- JOB ITEM:
Once you find a line containing the word "queries" in the entries below, copy it.
BEGIN
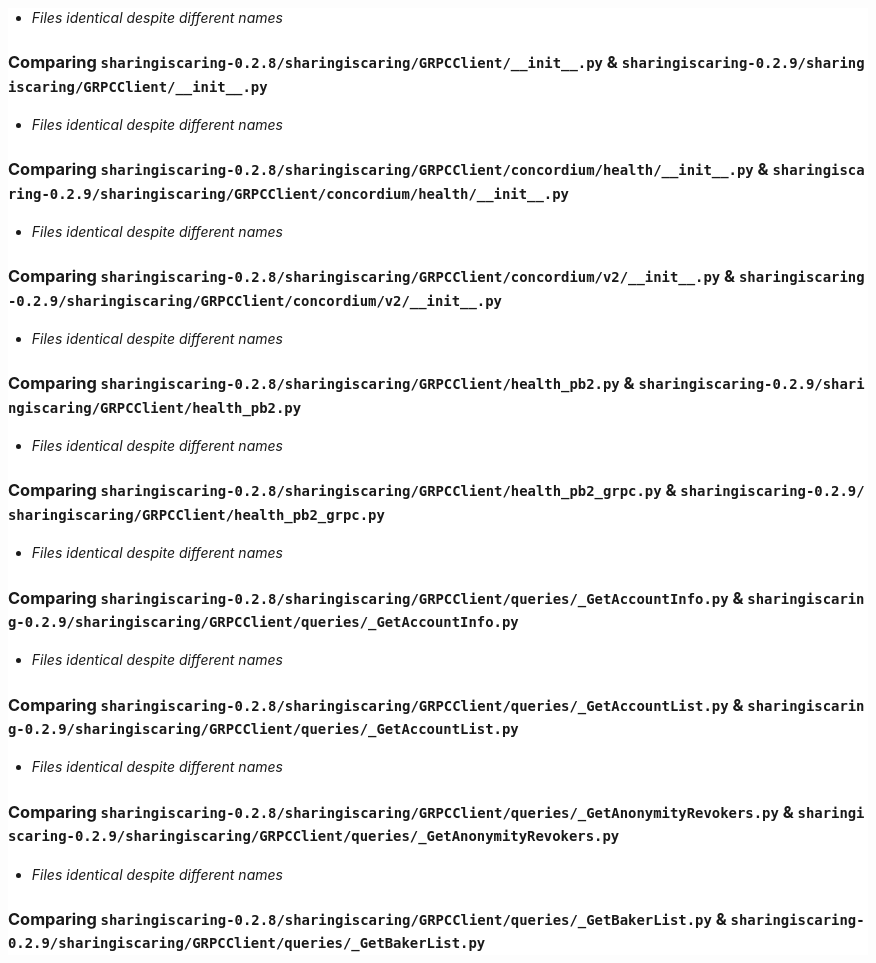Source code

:  * *Files identical despite different names*

### Comparing `sharingiscaring-0.2.8/sharingiscaring/GRPCClient/__init__.py` & `sharingiscaring-0.2.9/sharingiscaring/GRPCClient/__init__.py`

 * *Files identical despite different names*

### Comparing `sharingiscaring-0.2.8/sharingiscaring/GRPCClient/concordium/health/__init__.py` & `sharingiscaring-0.2.9/sharingiscaring/GRPCClient/concordium/health/__init__.py`

 * *Files identical despite different names*

### Comparing `sharingiscaring-0.2.8/sharingiscaring/GRPCClient/concordium/v2/__init__.py` & `sharingiscaring-0.2.9/sharingiscaring/GRPCClient/concordium/v2/__init__.py`

 * *Files identical despite different names*

### Comparing `sharingiscaring-0.2.8/sharingiscaring/GRPCClient/health_pb2.py` & `sharingiscaring-0.2.9/sharingiscaring/GRPCClient/health_pb2.py`

 * *Files identical despite different names*

### Comparing `sharingiscaring-0.2.8/sharingiscaring/GRPCClient/health_pb2_grpc.py` & `sharingiscaring-0.2.9/sharingiscaring/GRPCClient/health_pb2_grpc.py`

 * *Files identical despite different names*

### Comparing `sharingiscaring-0.2.8/sharingiscaring/GRPCClient/queries/_GetAccountInfo.py` & `sharingiscaring-0.2.9/sharingiscaring/GRPCClient/queries/_GetAccountInfo.py`

 * *Files identical despite different names*

### Comparing `sharingiscaring-0.2.8/sharingiscaring/GRPCClient/queries/_GetAccountList.py` & `sharingiscaring-0.2.9/sharingiscaring/GRPCClient/queries/_GetAccountList.py`

 * *Files identical despite different names*

### Comparing `sharingiscaring-0.2.8/sharingiscaring/GRPCClient/queries/_GetAnonymityRevokers.py` & `sharingiscaring-0.2.9/sharingiscaring/GRPCClient/queries/_GetAnonymityRevokers.py`

 * *Files identical despite different names*

### Comparing `sharingiscaring-0.2.8/sharingiscaring/GRPCClient/queries/_GetBakerList.py` & `sharingiscaring-0.2.9/sharingiscaring/GRPCClient/queries/_GetBakerList.py`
END
- RESULT FOR THIS EXERCISE:
### Comparing `sharingiscaring-0.2.8/sharingiscaring/GRPCClient/queries/_GetAccountInfo.py` & `sharingiscaring-0.2.9/sharingiscaring/GRPCClient/queries/_GetAccountInfo.py`
### Comparing `sharingiscaring-0.2.8/sharingiscaring/GRPCClient/queries/_GetAccountList.py` & `sharingiscaring-0.2.9/sharingiscaring/GRPCClient/queries/_GetAccountList.py`
### Comparing `sharingiscaring-0.2.8/sharingiscaring/GRPCClient/queries/_GetAnonymityRevokers.py` & `sharingiscaring-0.2.9/sharingiscaring/GRPCClient/queries/_GetAnonymityRevokers.py`
### Comparing `sharingiscaring-0.2.8/sharingiscaring/GRPCClient/queries/_GetBakerList.py` & `sharingiscaring-0.2.9/sharingiscaring/GRPCClient/queries/_GetBakerList.py`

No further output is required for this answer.